Sunday, 25 April 2010

Streaming data from MySQL

How do we stream data from MySQL? Traditionally, developers have thought that they can simply use their API's cursor-equivalent object (e.g. resultset) and move through the results.

Unfortunately, this does not do streaming in most cases. Normally most client libraries (which call mysql_store_result) will read the entire result into memory, and you're just going through an already-in-memory data set. This will fail if it doesn't fit in memory.

Enter mysql_use_result - if your library can use this instead of mysql_store_result, you can then skip through the records without needing to keep them all in ram at once.

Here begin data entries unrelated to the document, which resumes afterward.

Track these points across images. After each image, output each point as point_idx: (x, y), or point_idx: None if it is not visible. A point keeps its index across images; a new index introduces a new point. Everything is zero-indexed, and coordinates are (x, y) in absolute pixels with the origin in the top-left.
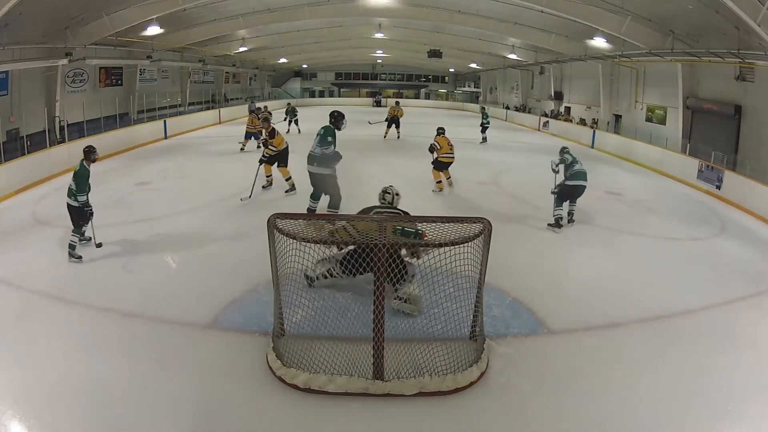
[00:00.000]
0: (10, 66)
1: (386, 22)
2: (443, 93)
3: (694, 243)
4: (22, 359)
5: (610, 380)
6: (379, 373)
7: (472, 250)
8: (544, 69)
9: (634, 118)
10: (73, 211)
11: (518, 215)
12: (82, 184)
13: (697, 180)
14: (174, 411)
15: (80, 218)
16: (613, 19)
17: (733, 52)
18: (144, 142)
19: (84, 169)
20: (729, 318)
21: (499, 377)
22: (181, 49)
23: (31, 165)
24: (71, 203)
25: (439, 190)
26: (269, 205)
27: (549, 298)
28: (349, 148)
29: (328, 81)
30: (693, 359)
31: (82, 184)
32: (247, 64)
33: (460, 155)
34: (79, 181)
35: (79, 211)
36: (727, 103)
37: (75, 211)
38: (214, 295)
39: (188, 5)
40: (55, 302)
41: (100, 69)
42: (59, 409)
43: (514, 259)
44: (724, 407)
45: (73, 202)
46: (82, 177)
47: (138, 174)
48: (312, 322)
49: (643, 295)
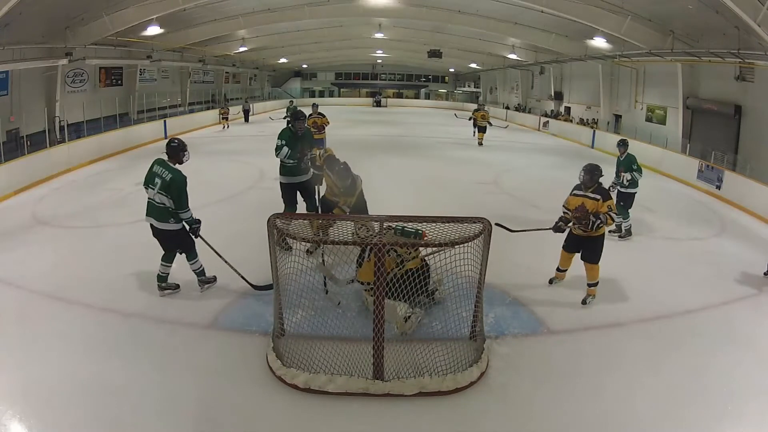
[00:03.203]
0: (10, 66)
1: (386, 22)
2: (443, 93)
3: (694, 243)
4: (22, 359)
5: (610, 380)
6: (379, 373)
7: (472, 250)
8: (544, 69)
9: (634, 118)
10: (170, 236)
11: (518, 215)
12: (184, 198)
13: (697, 180)
14: (174, 411)
15: (186, 240)
16: (613, 19)
17: (733, 52)
18: (144, 142)
19: (179, 174)
20: (729, 318)
21: (499, 377)
22: (181, 49)
23: (31, 165)
24: (167, 228)
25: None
26: (270, 206)
27: (549, 298)
28: (349, 148)
29: (328, 81)
30: (693, 359)
31: (184, 198)
32: (247, 64)
33: (461, 155)
34: (179, 193)
35: (181, 233)
36: (727, 103)
37: (175, 235)
38: (214, 295)
39: (188, 5)
40: (55, 302)
41: (100, 69)
42: (59, 409)
43: (514, 259)
44: (724, 407)
45: (172, 224)
46: (181, 187)
47: (138, 174)
48: (312, 322)
49: (643, 295)
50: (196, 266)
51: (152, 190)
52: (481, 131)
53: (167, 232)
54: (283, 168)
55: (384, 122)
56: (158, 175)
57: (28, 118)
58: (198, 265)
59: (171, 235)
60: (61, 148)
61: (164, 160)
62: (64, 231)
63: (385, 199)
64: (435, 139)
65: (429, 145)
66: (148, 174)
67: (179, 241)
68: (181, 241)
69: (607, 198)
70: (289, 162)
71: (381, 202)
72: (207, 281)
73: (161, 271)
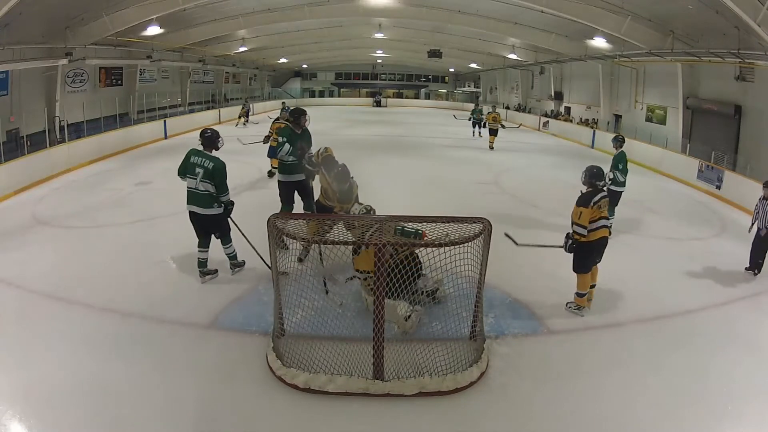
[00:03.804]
0: (10, 66)
1: (386, 22)
2: (443, 93)
3: (694, 243)
4: (22, 359)
5: (610, 380)
6: (379, 373)
7: (472, 250)
8: (544, 69)
9: (634, 118)
10: (213, 221)
11: (518, 215)
12: (225, 182)
13: (697, 180)
14: (174, 411)
15: (224, 224)
16: (613, 19)
17: (733, 52)
18: (144, 142)
19: (219, 161)
20: (728, 318)
21: (499, 377)
22: (181, 49)
23: (31, 165)
24: (211, 213)
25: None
26: (269, 206)
27: (549, 298)
28: (349, 148)
29: (328, 81)
30: (692, 359)
31: (225, 182)
32: (247, 64)
33: (461, 155)
34: (222, 179)
35: (221, 217)
36: (727, 103)
37: (217, 219)
38: (214, 295)
39: (188, 5)
40: (55, 302)
41: (100, 69)
42: (59, 409)
43: (514, 259)
44: (724, 407)
45: (215, 209)
46: (223, 173)
47: (138, 174)
48: (312, 322)
49: (642, 295)
50: (230, 250)
51: (194, 180)
52: (493, 134)
53: (211, 218)
54: (282, 166)
55: (384, 122)
56: (198, 165)
57: (28, 118)
58: (232, 249)
59: (214, 219)
60: (61, 148)
61: (200, 150)
62: (64, 231)
63: (385, 199)
64: (435, 139)
65: (429, 145)
66: (186, 165)
67: (220, 224)
68: (221, 224)
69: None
70: (288, 160)
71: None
72: (237, 265)
73: (200, 257)
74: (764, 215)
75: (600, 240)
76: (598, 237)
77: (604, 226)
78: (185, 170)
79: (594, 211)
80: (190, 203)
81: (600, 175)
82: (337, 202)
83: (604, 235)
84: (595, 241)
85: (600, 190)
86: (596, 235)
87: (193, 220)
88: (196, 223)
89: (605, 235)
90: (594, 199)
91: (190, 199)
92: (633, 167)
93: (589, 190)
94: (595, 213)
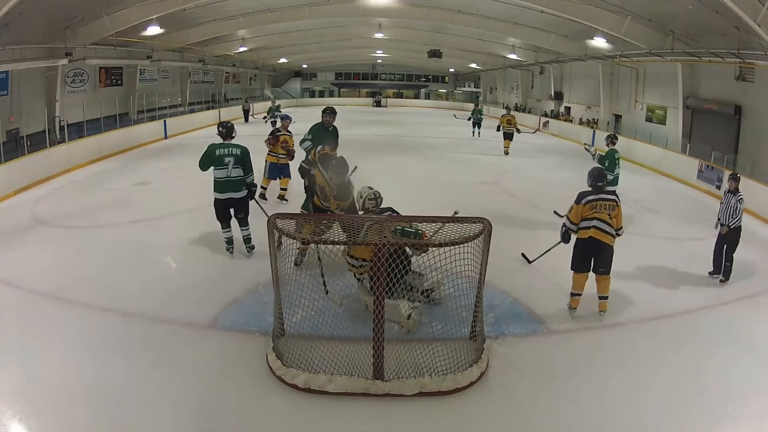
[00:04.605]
0: (10, 66)
1: (386, 22)
2: (443, 93)
3: (694, 243)
4: (22, 359)
5: (610, 380)
6: (379, 373)
7: (472, 250)
8: (544, 69)
9: (634, 118)
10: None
11: (518, 215)
12: (251, 164)
13: (697, 180)
14: (174, 411)
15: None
16: (613, 19)
17: (733, 52)
18: (144, 142)
19: (243, 147)
20: (728, 318)
21: (499, 377)
22: (181, 49)
23: (31, 165)
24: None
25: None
26: (268, 205)
27: (549, 298)
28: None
29: (328, 81)
30: (692, 359)
31: (251, 164)
32: (247, 64)
33: (461, 155)
34: (249, 160)
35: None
36: (727, 103)
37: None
38: (214, 295)
39: (188, 5)
40: (55, 302)
41: (100, 69)
42: (59, 409)
43: (514, 259)
44: (724, 407)
45: (244, 191)
46: (249, 155)
47: (138, 174)
48: (312, 322)
49: (643, 295)
50: (248, 231)
51: (225, 170)
52: (508, 138)
53: (243, 199)
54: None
55: (384, 122)
56: (227, 155)
57: (28, 118)
58: (249, 230)
59: (245, 201)
60: (61, 148)
61: (221, 142)
62: (64, 231)
63: (384, 199)
64: (435, 139)
65: (429, 145)
66: (211, 159)
67: (246, 205)
68: (247, 205)
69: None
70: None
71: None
72: (253, 246)
73: (226, 237)
74: (728, 210)
75: (588, 240)
76: (586, 236)
77: (594, 227)
78: (211, 163)
79: (585, 209)
80: (226, 191)
81: (600, 176)
82: (334, 199)
83: (591, 235)
84: (585, 239)
85: (601, 191)
86: (584, 234)
87: (224, 206)
88: (229, 207)
89: (592, 236)
90: (587, 198)
91: (225, 188)
92: (633, 167)
93: (587, 190)
94: (587, 211)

However, there is some bad news - while going through a result set in mysql_use_result, you can't do any OTHER queries on the connection. An attempt to do so generally violates MySQL's protocol and fails. So if you need to do other queries while you're processing the large data set, you should open another connection.

We've found that in Perl DBI, mysql_use_result performs significantly worse on small data sets (i.e. ones which fit in ram, say 100M - 1G) than mysql_store_result (which is used by default). It seems that a lot more requests need to be done into the libraries from Perl.

Enter HANDLER. This is basically an SQL-level object which behaves a bit like a server-side cursor would in some other databases. You can have multiple handlers open on the same connection, and can do other operations while a handler is open. The disadvantage: it cannot be used for arbitrary queries. Only table and index scans of a single table can be done - no joins or sorting. And the client needs to know a bit about the table to choose the best method - the optimiser doesn't get involved.

However, in the cases where a lot of data are likely to be returned, we can either not require joins, or do joins on the client-side - if there are small "dimension tables" that can be held in-memory on the client.

None of this is great of course, it would be better if mysql actually supported server-side cursors. Unfortunately it doesn't (except in stored procedures).